Review: Beats by Dr. Dre Neon MIXRs

One of the most understated line of headphones from a company known for style and overstatement just got a splash of color — and just in time for the summer.

A year ago, Beats by Dr. Dre introduced its MIXR line, a David Guetta-inspired collection designed with DJ style in mind. That meant a smaller profile than your traditional Beats, earcups that could rotate up, and a slightly toned-down design.

This year? Beats learns a few lessons, making a sleeker, cleaner-sounding — and more eye-catching — model. The new MIXRs are available in five bold neon colors (blue, green, yellow, orange and pink) as well as the traditional black, white and red offerings for $249.99, and they showcase subtle changes over last year’s model.

First off, this year’s unit is easily more comfortable. Last year’s MIXRs were sleek and portable, but they also felt incredibly tight on your ears, squeezing in on your head. The units had very little give, and after an hour’s worth of wear, you’d take them off to give your ears a break.

No such problems this time around. Beats made the headband slightly larger this year, and it seems a tad more flexible. Yes, that means the entire MIXR is a little bit bigger, too, but it remains tiny and sleek, far leaner than anything else in the Beats line.

Meanwhile, the set retains its comfy on-ear earcups. The deep white color on the earcups now creates a bold contrast with the neon, though, enlivening these cans much more.

The earcups still swivel up and down, allowing you to listen to music in one ear and keep your other ear firmly grounded in real life, if you should so choose.
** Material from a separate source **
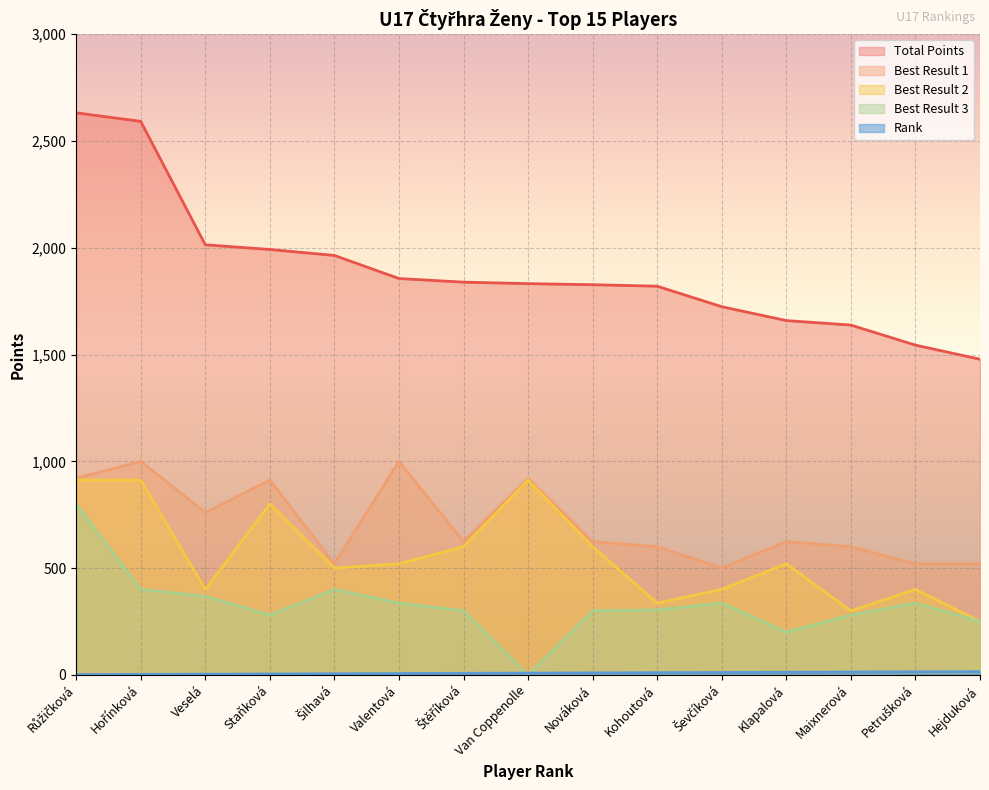

True or false: Rank has more than 1 interior local peaks.

False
Each degree of rotation draws a satisfying click, and even with the looser, larger headband, these cans still feel solid with only one earcup down.

It’s all a satisfying framework, and once again, the MIXRs deliver solid sound. They’re easily Beats’ least bass-intensive units, making for a pleasant experience when listening to movies and audiobooks as well as music. The bass remains potent, but vocals come across stronger in Carrie Underwood’s “All-American Girl” and Michael Jackson’s “Beat It.” The clarity of musical instruments doesn’t quite reach the level of Sony’s X headphone line, but it’s a nice improvement over previous Beats iterations.

It’s all a nice showing from the company that’s come to define headphones in recent years. The headphone market has grown increasingly crowded these days, with solid lifestyle offerings from Sony, Sennheiser and other companies, so it’s nice to see that Beats is finally doing more than simply reskinning tried-and-true sets of headphones.

Yes, the MIXRs got a splash of color. But the redesign this year helped, too.